(TO DO):
Print, word for word, the opening line of the data below and every line after it through the line that contains "xche vodafone ovvio x immaggine si sente di", but not the pictures.

(DATA TO USE):
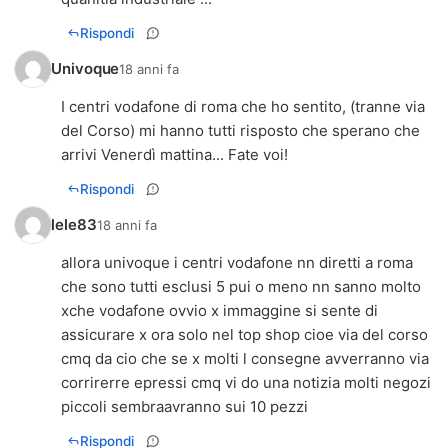
Rispondi
Univoque
18 anni fa
I centri vodafone di roma che ho sentito, (tranne via
del Corso) mi hanno tutti risposto che sperano che
arrivi Venerdì mattina... Fate voi!
Rispondi
lele83
18 anni fa
allora univoque i centri vodafone nn diretti a roma
che sono tutti esclusi 5 pui o meno nn sanno molto
xche vodafone ovvio x immaggine si sente di
assicurare x ora solo nel top shop cioe via del corso
cmq da cio che se x molti l consegne avverranno via
corrirerre epressi cmq vi do una notizia molti negozi
piccoli sembraavranno sui 10 pezzi
Rispondi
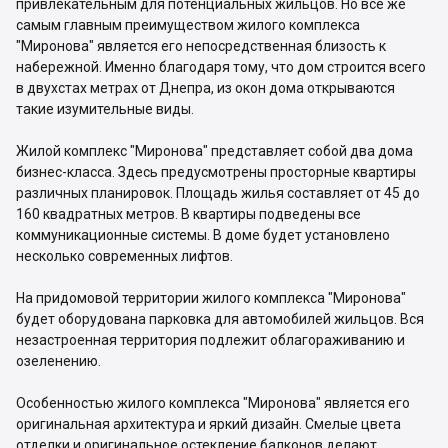
привлекательным для потенциальных жильцов. Но все же
самым главным преимуществом жилого комплекса
"Миронова" является его непосредственная близость к
набережной. Именно благодаря тому, что дом строится всего
в двухстах метрах от Днепра, из окон дома открываются
такие изумительные виды.
Жилой комплекс "Миронова" представляет собой два дома
бизнес-класса. Здесь предусмотрены просторные квартиры
различных планировок. Площадь жилья составляет от 45 до
160 квадратных метров. В квартиры подведены все
коммуникационные системы. В доме будет установлено
несколько современных лифтов.
На придомовой территории жилого комплекса "Миронова"
будет оборудована парковка для автомобилей жильцов. Вся
незастроенная территория подлежит облагораживанию и
озеленению.
Особенностью жилого комплекса "Миронова" является его
оригинальная архитектура и яркий дизайн. Смелые цвета
отделки и оригинальное остекление балконов делают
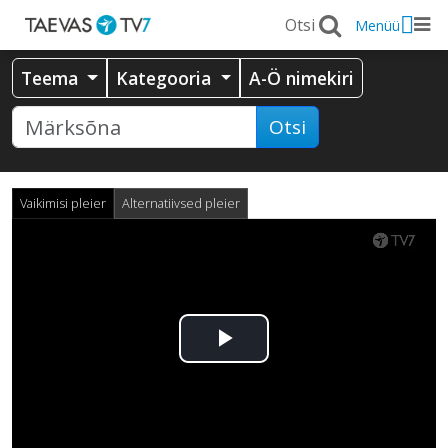
Menüü
Teema
Kategooria
A-Ö nimekiri
Otsi
Vaikimisi pleier
Alternatiivsed pleier
Esita
video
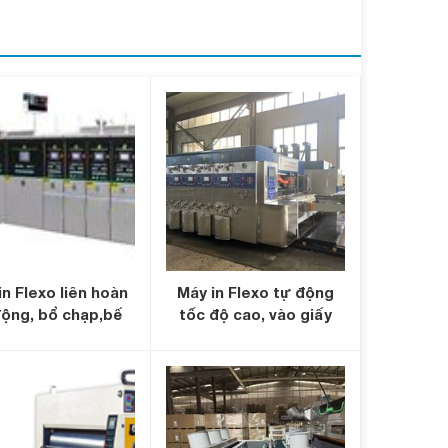
in Flexo liên hoàn
Máy in Flexo tự động
động, bổ chạp,bế
tốc độ cao, vào giấy
 gấp dán, bó buộc
con lăn hút chân không,
tự động
hiệu chỉnh PLC, màn
hình cảm ứng.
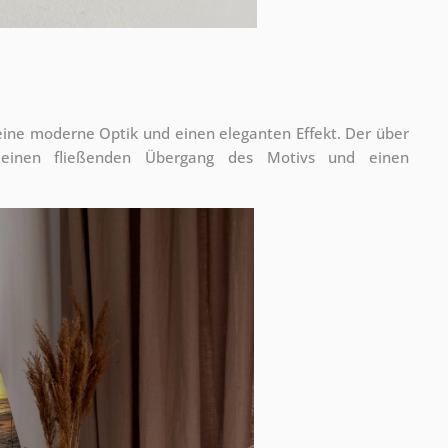
 eine moderne Optik und einen eleganten Effekt. Der über
 einen fließenden Übergang des Motivs und einen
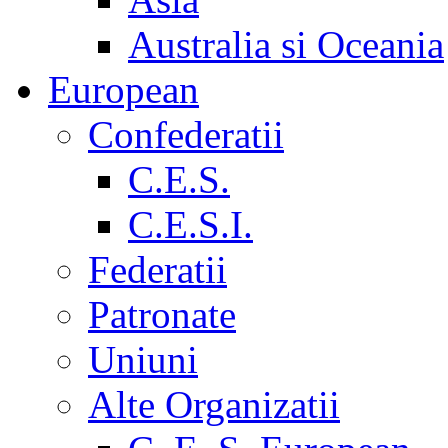
Australia si Oceania
European
Confederatii
C.E.S.
C.E.S.I.
Federatii
Patronate
Uniuni
Alte Organizatii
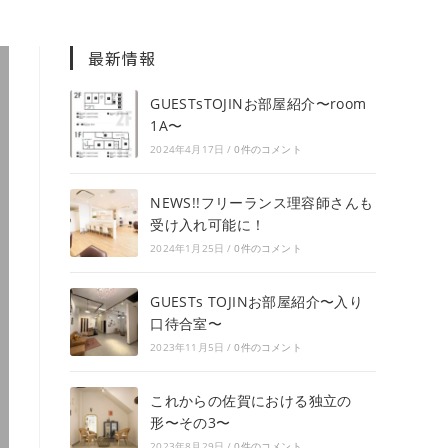
最新情報
GUESTsTOJINお部屋紹介〜room
1A〜
2024年4月17日
/
0件のコメント
NEWS!!フリーランス理容師さんも
受け入れ可能に！
2024年1月25日
/
0件のコメント
GUESTs TOJINお部屋紹介〜入り
口待合室〜
2023年11月5日
/
0件のコメント
これからの佐賀における独立の
形〜その3〜
2023年8月29日
/
0件のコメント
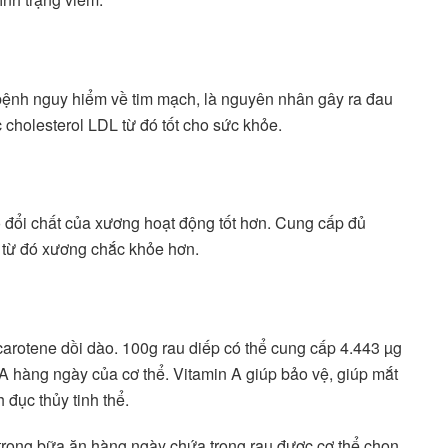
 bệnh nguy hiểm về tim mạch, là nguyên nhân gây ra đau
 cholesterol LDL từ đó tốt cho sức khỏe.
ao đổi chất của xương hoạt động tốt hơn. Cung cấp đủ
g từ đó xương chắc khỏe hơn.
carotene dồi dào. 100g rau diếp có thể cung cấp 4.443 µg
A hàng ngày của cơ thể. Vitamin A giúp bảo vệ, giúp mắt
 đục thủy tinh thể.
 trong bữa ăn hàng ngày chứa trong rau được cơ thể chọn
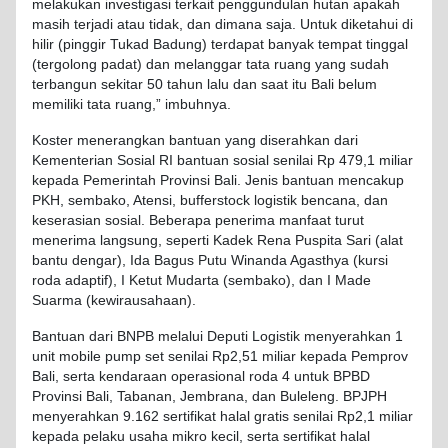
melakukan
investigasi
terkait
penggundulan
hutan
apakah
masih
terjadi
atau
tidak
, dan
dimana
saja
.
Untuk
diketahui
di
hilir
(
pinggir
Tukad
Badung
)
terdapat
banyak
tempat
tinggal
(
tergolong
padat
) dan
melanggar
tata
ruang
yang
sudah
terbangun
sekitar
50
tahun
lalu
dan
saat
itu
Bali
belum
memiliki
tata
ruang
,”
imbuhnya
.
Koster
menerangkan
bantuan
yang
diserahkan
dari
Kementerian
Sosial
RI
bantuan
sosial
senilai
Rp 479,1
miliar
kepada
Pemerintah
Provinsi
Bali.
Jenis
bantuan
mencakup
PKH,
sembako
,
Atensi
,
bufferstock
logistik
bencana
, dan
keserasian
sosial
.
Beberapa
penerima
manfaat
turut
menerima
langsung
,
seperti
Kadek
Rena
Puspita
Sari (
alat
bantu
dengar
), Ida
Bagus
Putu
Winanda
Agasthya
(
kursi
roda
adaptif
), I Ketut
Mudarta
(
sembako
), dan I Made
Suarma
(
kewirausahaan
).
Bantuan
dari
BNPB
melalui
Deputi
Logistik
menyerahkan
1
unit mobile pump set
senilai
Rp2,51
miliar
kepada
Pemprov
Bali,
serta
kendaraan
operasional
roda
4
untuk
BPBD
Provinsi
Bali, Tabanan,
Jembrana
, dan
Buleleng
. BPJPH
menyerahkan
9.162
sertifikat
halal gratis
senilai
Rp2,1
miliar
kepada
pelaku
usaha
mikro
kecil
,
serta
sertifikat
halal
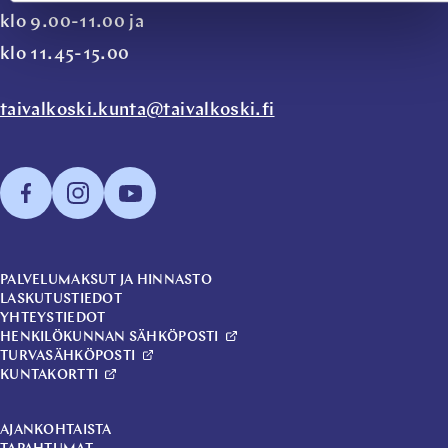
klo 9.00-11.00 ja
klo 11.45-15.00
taivalkoski.kunta@taivalkoski.fi
PALVELUMAKSUT JA HINNASTO
LASKUTUSTIEDOT
YHTEYSTIEDOT
HENKILÖKUNNAN SÄHKÖPOSTI
TURVASÄHKÖPOSTI
KUNTAKORTTI
AJANKOHTAISTA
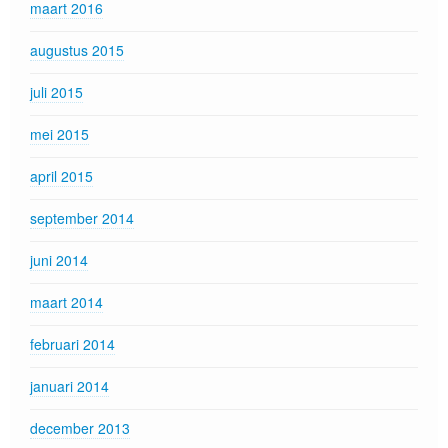
maart 2016
augustus 2015
juli 2015
mei 2015
april 2015
september 2014
juni 2014
maart 2014
februari 2014
januari 2014
december 2013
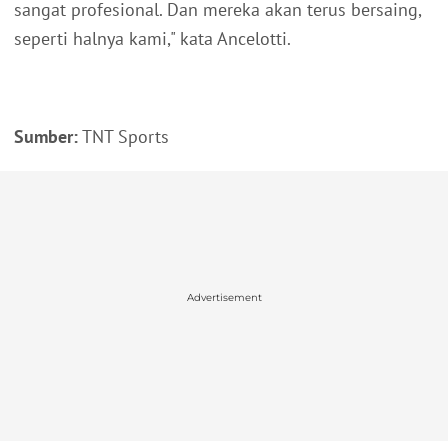
sangat profesional. Dan mereka akan terus bersaing,
seperti halnya kami," kata Ancelotti.
Sumber:
TNT Sports
Advertisement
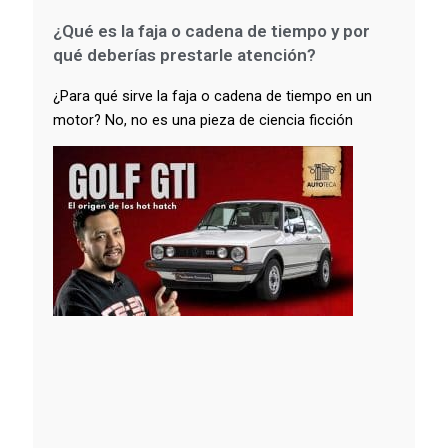
¿Qué es la faja o cadena de tiempo y por
qué deberías prestarle atención?
¿Para qué sirve la faja o cadena de tiempo en un
motor? No, no es una pieza de ciencia ficción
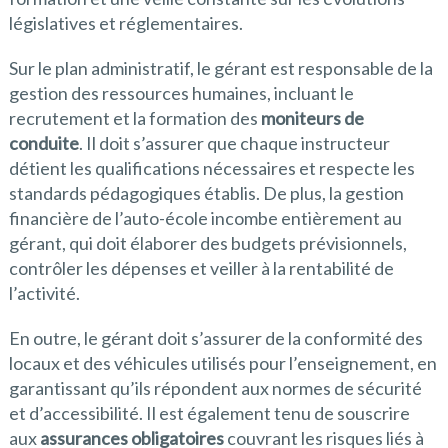
législatives et réglementaires.
Sur le plan administratif, le gérant est responsable de la
gestion des ressources humaines, incluant le
recrutement et la formation des
moniteurs de
conduite
. Il doit s’assurer que chaque instructeur
détient les qualifications nécessaires et respecte les
standards pédagogiques établis. De plus, la gestion
financière de l’auto-école incombe entièrement au
gérant, qui doit élaborer des budgets prévisionnels,
contrôler les dépenses et veiller à la rentabilité de
l’activité.
En outre, le gérant doit s’assurer de la conformité des
locaux et des véhicules utilisés pour l’enseignement, en
garantissant qu’ils répondent aux normes de sécurité
et d’accessibilité. Il est également tenu de souscrire
aux
assurances obligatoires
couvrant les risques liés à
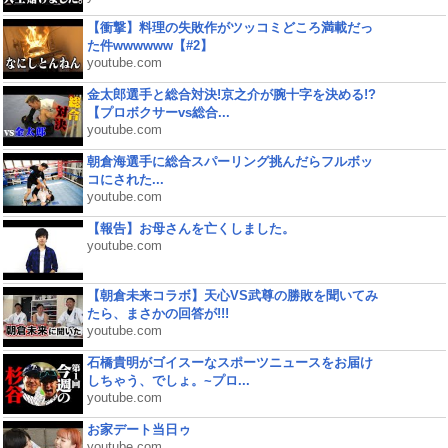
【衝撃】料理の失敗作がツッコミどころ満載だっ
た件wwwwww【#2】
youtube.com
金太郎選手と総合対決!京之介が腕十字を決める!?
【プロボクサーvs総合...
youtube.com
朝倉海選手に総合スパーリング挑んだらフルボッ
コにされた...
youtube.com
【報告】お母さんを亡くしました。
youtube.com
【朝倉未来コラボ】天心VS武尊の勝敗を聞いてみ
たら、まさかの回答が!!!
youtube.com
石橋貴明がゴイスーなスポーツニュースをお届け
しちゃう、でしょ。~プロ...
youtube.com
お家デート当日ゥ
youtube.com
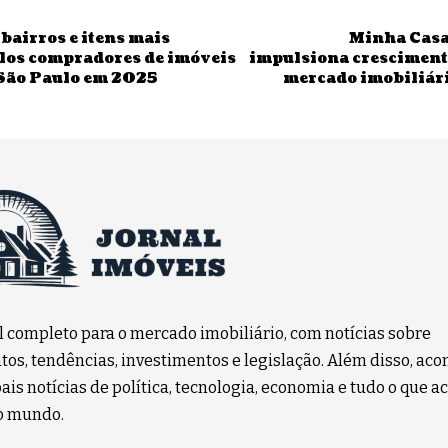
bairros e itens mais
Minha Casa
los compradores de imóveis
impulsiona cresciment
 São Paulo em 2025
mercado imobiliári
l completo para o mercado imobiliário, com notícias sobre
os, tendências, investimentos e legislação. Além disso, a
ais notícias de política, tecnologia, economia e tudo o que a
no mundo.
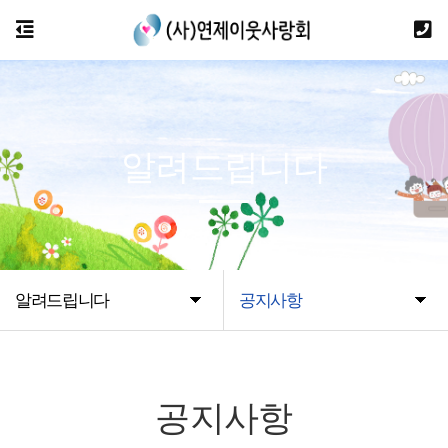
알려드립니다
알려드립니다
공지사항
공지사항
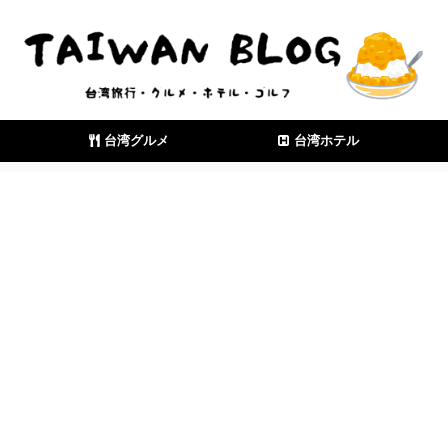
台湾グルメ
台湾ホテル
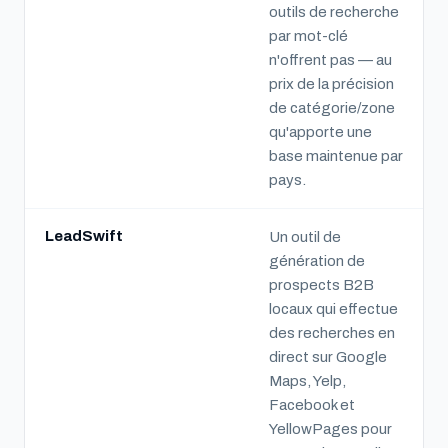
outils de recherche
par mot-clé
n'offrent pas — au
prix de la précision
de catégorie/zone
qu'apporte une
base maintenue par
pays.
LeadSwift
Un outil de
génération de
prospects B2B
locaux qui effectue
des recherches en
direct sur Google
Maps, Yelp,
Facebook et
YellowPages pour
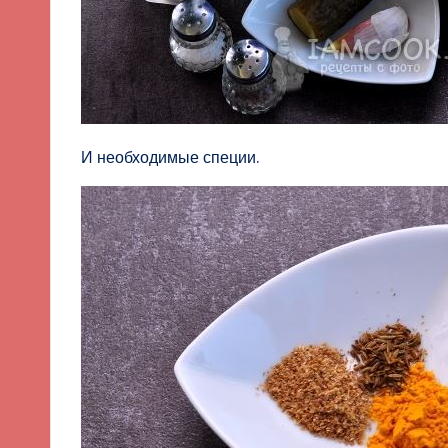
И необходимые специи.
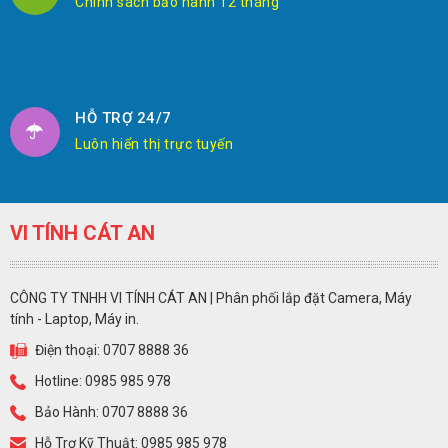
Chính sách bảo hành 12 tháng
HỖ TRỢ 24/7
Luôn hiển thị trực tuyến
VI TÍNH CÁT AN
CÔNG TY TNHH VI TÍNH CÁT AN | Phân phối lắp đặt Camera, Máy
tính - Laptop, Máy in.
Điện thoại: 0707 8888 36
Hotline: 0985 985 978
Bảo Hành: 0707 8888 36
Hỗ Trợ Kỹ Thuật: 0985 985 978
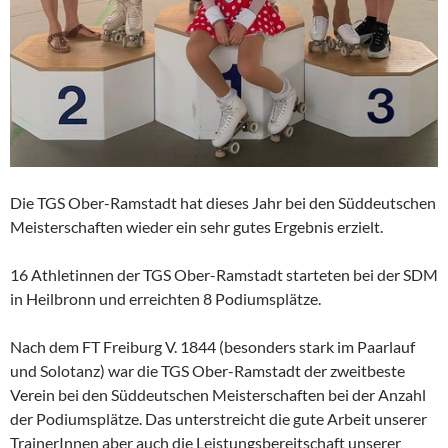
Die TGS Ober-Ramstadt hat dieses Jahr bei den Süddeutschen
Meisterschaften wieder ein sehr gutes Ergebnis erzielt.
16 Athletinnen der TGS Ober-Ramstadt starteten bei der SDM
in Heilbronn und erreichten 8 Podiumsplätze.
Nach dem FT Freiburg V. 1844 (besonders stark im Paarlauf
und Solotanz) war die TGS Ober-Ramstadt der zweitbeste
Verein bei den Süddeutschen Meisterschaften bei der Anzahl
der Podiumsplätze. Das unterstreicht die gute Arbeit unserer
TrainerInnen aber auch die Leistungsbereitschaft unserer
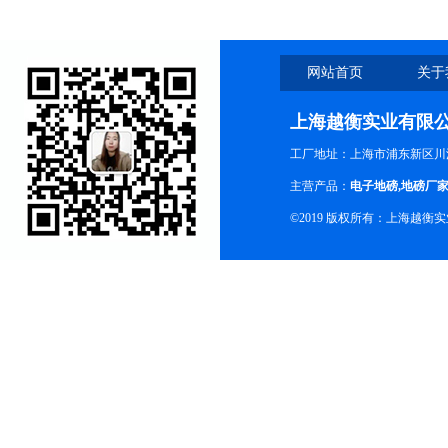
网站首页
关于
上海越衡实业有限
工厂地址：上海市浦东新区川沙
主营产品：
电子地磅
,
地磅厂
©2019 版权所有：上海越衡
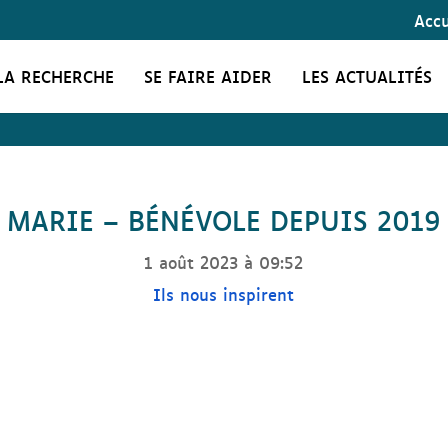
Accu
LA RECHERCHE
SE FAIRE AIDER
LES ACTUALITÉS
MARIE – BÉNÉVOLE DEPUIS 2019
1 août 2023 à 09:52
Ils nous inspirent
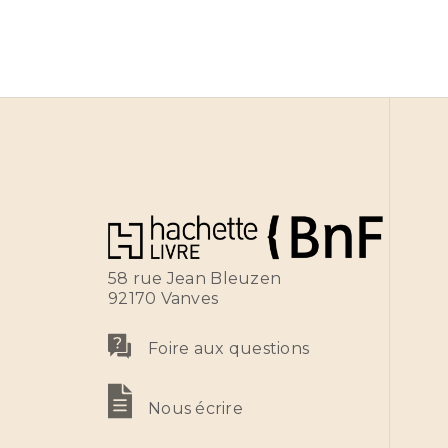
58 rue Jean Bleuzen
92170 Vanves
Foire aux questions
Nous écrire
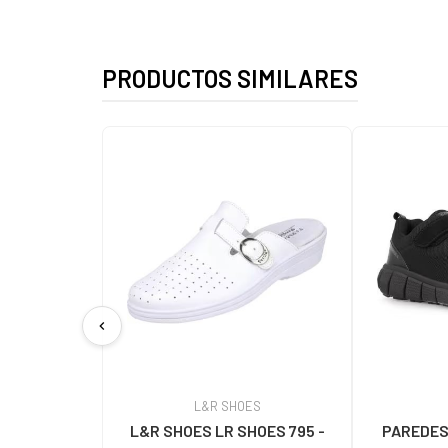
PRODUCTOS SIMILARES
chevron_left
L&R SHOES
L&R SHOES LR SHOES 795 -
PAREDES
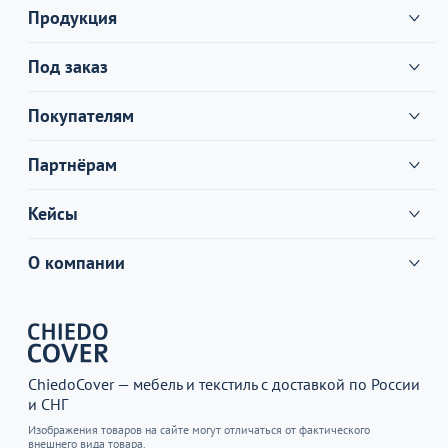
Продукция
Под заказ
Покупателям
Партнёрам
Кейсы
О компании
ChiedoCover — мебель и текстиль с доставкой по России
и СНГ
Изображения товаров на сайте могут отличаться от фактического
внешнего вида товара.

(PROBLEM SOLUTION):
Rispondi
Univoque
18 anni fa
I centri vodafone di roma che ho sentito, (tranne via
del Corso) mi hanno tutti risposto che sperano che
arrivi Venerdì mattina... Fate voi!
Rispondi
lele83
18 anni fa
allora univoque i centri vodafone nn diretti a roma
che sono tutti esclusi 5 pui o meno nn sanno molto
xche vodafone ovvio x immaggine si sente di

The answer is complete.